Дальше пошли более серьезные бои, но о трудностях Андрей, как всегда, ничего не писал.
Приехал новый начальник. Тренировки усилились. Стали прыгать с вертолета, а это очень трудно. Стали поговаривать, что их готовят к штурму. В основном эту группу посылали на помощь неопытным ребятам.
Вообще-то, в их отряде серьезных потерь не было, и лишь в бою под Бамутом погибло 16 человек из 200; это были очень тяжелые бои. Самым ожесточенным был бой под Самашками, за который Андрей и получил орден спецназа, который давали только особо отличившимся. А за последний бой он был награжден орденом Мужества.
В этот день их подняли в 5 утра по тревоге, приказали занять высотку. Авиация не вылетела, потому что была плохая погода. Были сведения, что там сидят боевики. Прождали до полудня, а потом решили послать разведку. Пошли 4 человека. Смотрят, на косогоре человек метнулся. Решили его изловить и пошли за ним.
Когда стали дальше углубляться на высотку, то тут же поняли, что их просто-напросто заманивают. Но назад дороги уже не было. Попросили подмогу. А в это время стали бомбить с той высотки по колонне, которая стояла внизу. Подбили БТР, в котором сидел мальчик из Рязани — Смирнов Костя. Его вообще в клочья разнесло. У прапорщика, который стоял позади танка, снесло всю правую сторону, когда слетела крышка люка.
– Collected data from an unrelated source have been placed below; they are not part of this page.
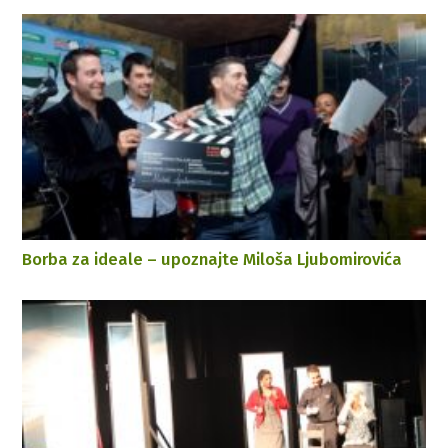
Borba za ideale – upoznajte Miloša Ljubomirovića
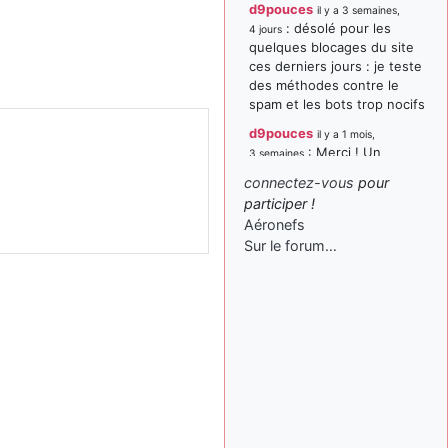
d9pouces
il y a 3 semaines,
: désolé pour les
4 jours
quelques blocages du site
ces derniers jours : je teste
des méthodes contre le
spam et les bots trop nocifs
d9pouces
il y a 1 mois,
: Merci ! Un
3 semaines
souvenir de la Ferté-Alais !
connectez-vous
pour
paxwax
:
participer !
il y a 1 mois, 3 semaines
Super, la nouvelle bannière
Aéronefs
Sur le forum…
d9pouces
il y a 2 mois,
: je suis un
1 semaine
avion@,._,+ > lesquels ? je
ne suis pas sûr de
comprendre
d9pouces
il y a 2 mois,
: ouakamois > si tu
1 semaine
parles du sujet sur l'Armée
de l'Air, bien sûr que oui !
je suis un avion@,._,+
il y a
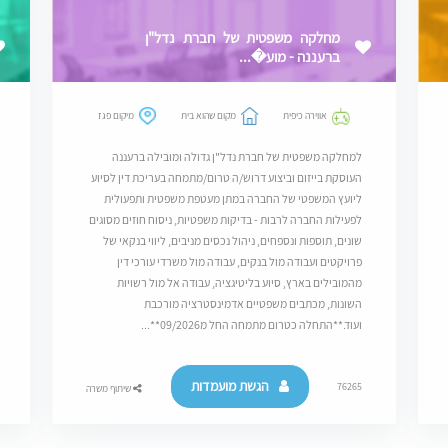
מחלקה משפטית של חברת נדל"ן
ברעננה - מוע�...
אווירה כיפית
מקום שהוא בית
מיקום פגז
למחלקה משפטית של חברת נדל"ן גדולה ומובילה ברעננה
העוסקת בייזום וביצוע דרוש/ה טרום/מתמחה בעריכת דין לסיוע
ליועץ המשפטי של החברה במתן מעטפת משפטית ותפעולית
לפעילות החברה לרבות - בדיקות משפטיות, ניסוח חוזים מסוגים
שונים, תוספות ונספחים, ניהול נכסים מניבים, ליווי בנקאי של
פרויקטים ועבודה מול בנקים, עבודה מול משרדי עורכי דין
מהמובילים בארץ, סיוע בליטיגציה, עבודה אל מול רשויות
השונות, מכתבים משפטיים אדמינסטרציה מורכבת
ועוד.**התחלה כטרום מתמחה החל מ09/2026**...
הגשת מועמדות
76265
שיתוף משרה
Прошла только пара часов, а было уже два трупа. (Так рассказывала мама Андрея.
После того как они помогли своим товарищам уйти, сами решили выбираться оттуда. Но они не смогли завести свой БТР. Андрея ранило осколком гранаты в шею — туда, где проходила сонная артерия. Подошли свои ребята. Еле-еле дотащили, потому что парень был большой. Сразу же сделали укол, а он лишь глаза открыл и ничего не сказал. И жил он после этого примерно 10–15 минут.
Вот так вся служба и закончилась. А ведь в последнем письме писал, что приедет загорелый, отдохнувший, чтобы только ждали.